Rudenstine also notes in his book that Sheehan did not get the classified accounts of the Gulf of Tonkin incident from Ellsberg. This was because Ellsberg had refused to release this part of the Papers to Sheehan, though Ellsberg had discussed with Sheehan that the Papers contained the classified historical account of this important incident. But Sheehan found a source for this material. Though Sheehan has never named this source, Rudenstine states that the source was likely Raskin: "What is more likely is that [Sheehan] obtained the documents from Marcus G. Raskin and Richard J. Barnet of the Institute for Policy Studies" (p. 50).

In addition to the copy made for the Times, a copy of the Papers were made for then-Sen. Mike Gravel, an Alaska Democrat who had become known for his public opposition to the war in Vietnam and played a key role in ending the draft. Gravel wanted a clean copy of the documents so that he could enter them into the record in his Senate subcommittee. This action made the Papers a matter of public record, entered into the Congressional Record, and available for general public discourse. The Papers that Sen. Gravel used, about 4,100 pages, had been photocopied on a copier at IPS offices by a young IPS employee. They became an important resource, enabling citizens and reporters to discuss the top secret documents openly.

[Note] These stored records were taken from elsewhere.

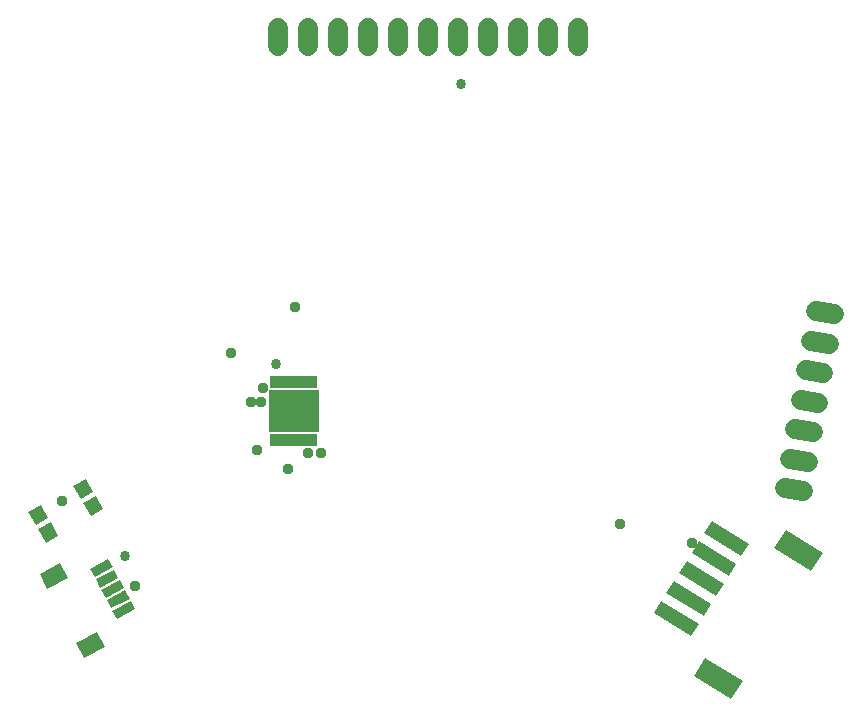
<source format=gbr>
G04 EAGLE Gerber X2 export*
%TF.Part,Single*%
%TF.FileFunction,Soldermask,Top,1*%
%TF.FilePolarity,Negative*%
%TF.GenerationSoftware,Autodesk,EAGLE,8.7.1*%
%TF.CreationDate,2019-11-11T18:06:01Z*%
G75*
%MOMM*%
%FSLAX34Y34*%
%LPD*%
%AMOC8*
5,1,8,0,0,1.08239X$1,22.5*%
G01*
%ADD10R,0.503200X1.053200*%
%ADD11R,4.203200X3.653200*%
%ADD12R,1.753200X0.803200*%
%ADD13R,2.003200X1.403200*%
%ADD14C,1.727200*%
%ADD15R,3.703200X1.203200*%
%ADD16R,3.703200X1.803200*%
%ADD17R,1.303200X1.203200*%
%ADD18C,0.959600*%
%ADD19C,0.859600*%


D10*
X-129006Y-24500D03*
X-124006Y-24500D03*
X-119006Y-24500D03*
X-114006Y-24500D03*
X-109006Y-24500D03*
X-104006Y-24500D03*
X-99006Y-24500D03*
X-94006Y-24500D03*
X-94006Y24500D03*
X-99006Y24500D03*
X-104006Y24500D03*
X-109006Y24500D03*
X-114006Y24500D03*
X-119006Y24500D03*
X-124006Y24500D03*
X-129006Y24500D03*
D11*
X-111506Y0D03*
D12*
G36*
X-264474Y-132299D02*
X-279953Y-140529D01*
X-283724Y-133437D01*
X-268245Y-125207D01*
X-264474Y-132299D01*
G37*
D13*
G36*
X-302280Y-141074D02*
X-319966Y-150478D01*
X-326554Y-138090D01*
X-308868Y-128686D01*
X-302280Y-141074D01*
G37*
G36*
X-271295Y-199348D02*
X-288981Y-208752D01*
X-295569Y-196364D01*
X-277883Y-186960D01*
X-271295Y-199348D01*
G37*
D12*
G36*
X-259780Y-141128D02*
X-275259Y-149358D01*
X-279030Y-142266D01*
X-263551Y-134036D01*
X-259780Y-141128D01*
G37*
G36*
X-255085Y-149958D02*
X-270564Y-158188D01*
X-274335Y-151096D01*
X-258856Y-142866D01*
X-255085Y-149958D01*
G37*
G36*
X-250390Y-158787D02*
X-265869Y-167017D01*
X-269640Y-159925D01*
X-254161Y-151695D01*
X-250390Y-158787D01*
G37*
G36*
X-245695Y-167617D02*
X-261174Y-175847D01*
X-264945Y-168755D01*
X-249466Y-160525D01*
X-245695Y-167617D01*
G37*
D14*
X-124806Y309549D02*
X-124806Y324789D01*
X-99406Y324789D02*
X-99406Y309549D01*
X-74006Y309549D02*
X-74006Y324789D01*
X-48606Y324789D02*
X-48606Y309549D01*
X-23206Y309549D02*
X-23206Y324789D01*
X2194Y324789D02*
X2194Y309549D01*
X27594Y309549D02*
X27594Y324789D01*
X52994Y324789D02*
X52994Y309549D01*
X78394Y309549D02*
X78394Y324789D01*
X103794Y324789D02*
X103794Y309549D01*
X129194Y309549D02*
X129194Y324789D01*
D15*
G36*
X225026Y-190585D02*
X193622Y-170962D01*
X199998Y-160759D01*
X231402Y-180382D01*
X225026Y-190585D01*
G37*
G36*
X235625Y-173624D02*
X204221Y-154001D01*
X210597Y-143798D01*
X242001Y-163421D01*
X235625Y-173624D01*
G37*
G36*
X246223Y-156663D02*
X214819Y-137040D01*
X221195Y-126837D01*
X252599Y-146460D01*
X246223Y-156663D01*
G37*
G36*
X256822Y-139702D02*
X225418Y-120079D01*
X231794Y-109876D01*
X263198Y-129499D01*
X256822Y-139702D01*
G37*
G36*
X267420Y-122741D02*
X236016Y-103118D01*
X242392Y-92915D01*
X273796Y-112538D01*
X267420Y-122741D01*
G37*
D16*
G36*
X326887Y-135138D02*
X295483Y-115516D01*
X305039Y-100224D01*
X336443Y-119846D01*
X326887Y-135138D01*
G37*
G36*
X259057Y-243688D02*
X227653Y-224066D01*
X237209Y-208774D01*
X268613Y-228396D01*
X259057Y-243688D01*
G37*
D14*
X330977Y84792D02*
X345985Y82145D01*
X341574Y57131D02*
X326566Y59777D01*
X322155Y34763D02*
X337164Y32117D01*
X332753Y7103D02*
X317745Y9749D01*
X313334Y-15265D02*
X328342Y-17911D01*
X323932Y-42925D02*
X308923Y-40279D01*
X304513Y-65293D02*
X319521Y-67939D01*
D17*
G36*
X-329581Y-96589D02*
X-336097Y-85303D01*
X-325677Y-79287D01*
X-319161Y-90573D01*
X-329581Y-96589D01*
G37*
G36*
X-321081Y-111311D02*
X-327597Y-100025D01*
X-317177Y-94009D01*
X-310661Y-105295D01*
X-321081Y-111311D01*
G37*
G36*
X-291376Y-74291D02*
X-297892Y-63005D01*
X-287472Y-56989D01*
X-280956Y-68275D01*
X-291376Y-74291D01*
G37*
G36*
X-282876Y-89014D02*
X-289392Y-77728D01*
X-278972Y-71712D01*
X-272456Y-82998D01*
X-282876Y-89014D01*
G37*
D18*
X225552Y-111760D03*
X-307847Y-75834D03*
X-245719Y-147870D03*
X-142150Y-32844D03*
X-164587Y49139D03*
X164592Y-95504D03*
X-115824Y-48768D03*
X-99060Y-35052D03*
D19*
X-254540Y-122866D03*
D18*
X-138684Y7620D03*
X-147828Y7620D03*
X-110254Y88565D03*
X-88392Y-35052D03*
X-137160Y19812D03*
D19*
X-126708Y39865D03*
X29903Y276796D03*
M02*

</source>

"The Pentagon Papers tell of purposeful withholding and distortion of facts," Gravel wrote in an introduction to the Papers that Beacon Press published in 1971. "No one who reads this study can fail to conclude that, had the true facts been made known earlier, the war would long ago have ended, and the needless deaths of hundreds of thousands of Americans and Vietnamese would have been averted. This is the true lesson of the Pentagon Papers."

After a few months, Raskin got a phone call that The New York Times was planning to publish the Papers. Raskin was surprised that the Times had moved so fast. On June 13, 1971, the Times began churning out front-page coverage of the shocking content of the Papers. The government quickly won an injunction against the newspaper, blocking it from publishing more reports, prompting The Washington Post to pick up this project on June 18, until the government also forced it to stop.

The Times and anyone found to be involved was indicted for criminal activity for their release, including Sheehan. Rogovin was a good neighbor, and defended Sheehan against the charges. Sheehan did not reveal the involvement of Raskin and others with whom he had discussed the Papers. The case quickly made it to the Supreme Court, which ruled on June 30 to lift the publication restraints.

Ellsberg was charged with espionage, along with his friend Russo. Both stood trial, and the charges were dismissed in 1973. Neither Ellsberg nor Russo disclosed the involvement of Raskin, Barnet, and many others involved in the release of the Papers. Ellsberg became known as the quintessential whistleblower for his role in ending to the tragic Vietnam War. Ellsberg got crucial help from the peace movement, which was there for him when he was ready to start blowing that whistle. And there were many people, like Raskin and his Institute for Policy Studies colleagues, who were ready and willing to help Ellsberg speak truth to power.